Dodge Darts 1973 gained new exterior styling with updated bumpers, grille, header panel, and bonnet. Huge front protectors were interjected to comply with new governmental guidance, as well as side-impact guard maintenance in the doors and new emission control devices. New single-piston disc restraints interchanged the more complex 4-piston units awarded from 1965 to 1972.
The 1975 Dodge dart was substantially interchangeable from the 1974 dodge dart, except for a new grille and that California and some high-altitude models were equipped with catalytic converters and so needed unleaded gasoline.
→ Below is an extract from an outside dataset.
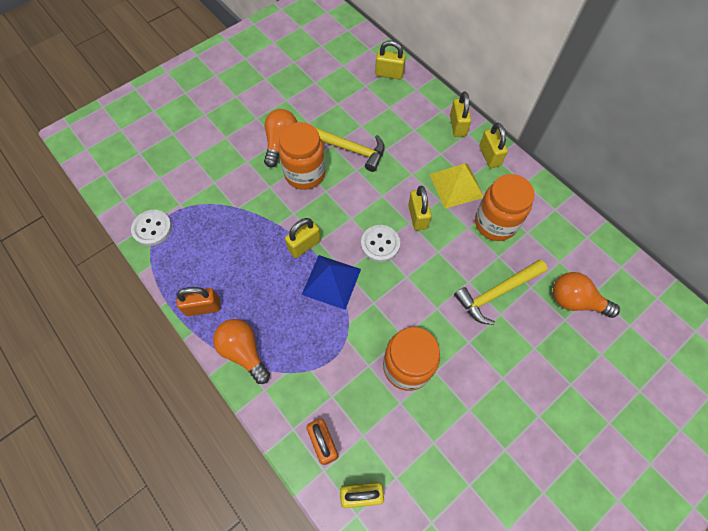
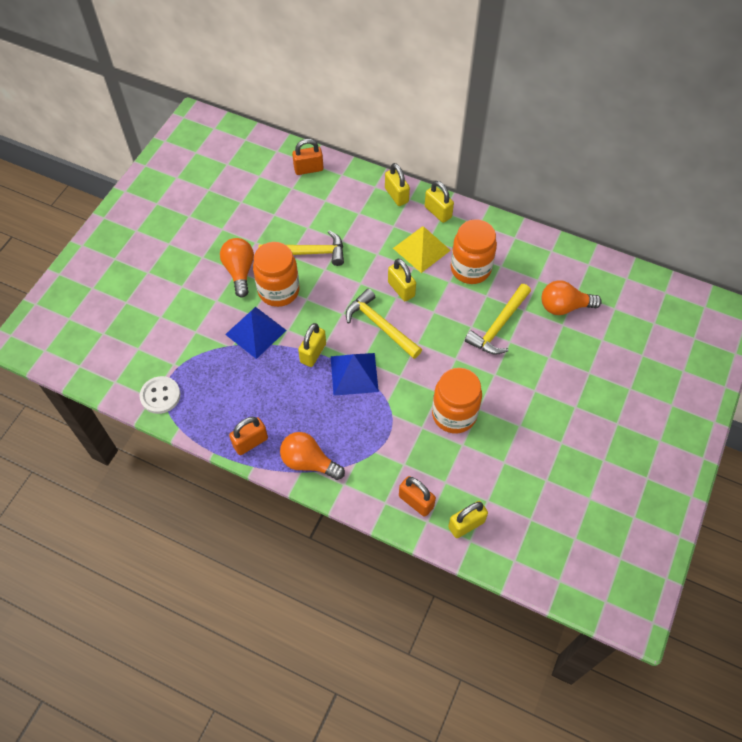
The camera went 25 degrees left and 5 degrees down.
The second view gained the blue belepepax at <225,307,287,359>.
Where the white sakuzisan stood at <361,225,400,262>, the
All 1975 dart’s models were constrained to pass a roof crush test and to coincide with this accurate eligibility, supplementary support was added to all Dart two-door hardtops. Darts were also implemented with a disclosed energy-absorbing steering column which used multiple scratches in the column jacket to supplant prior used convoluted mesh design. At impact, force utilized to the steering wheel crimped the column jacket back over a mandrel mounted on the floor.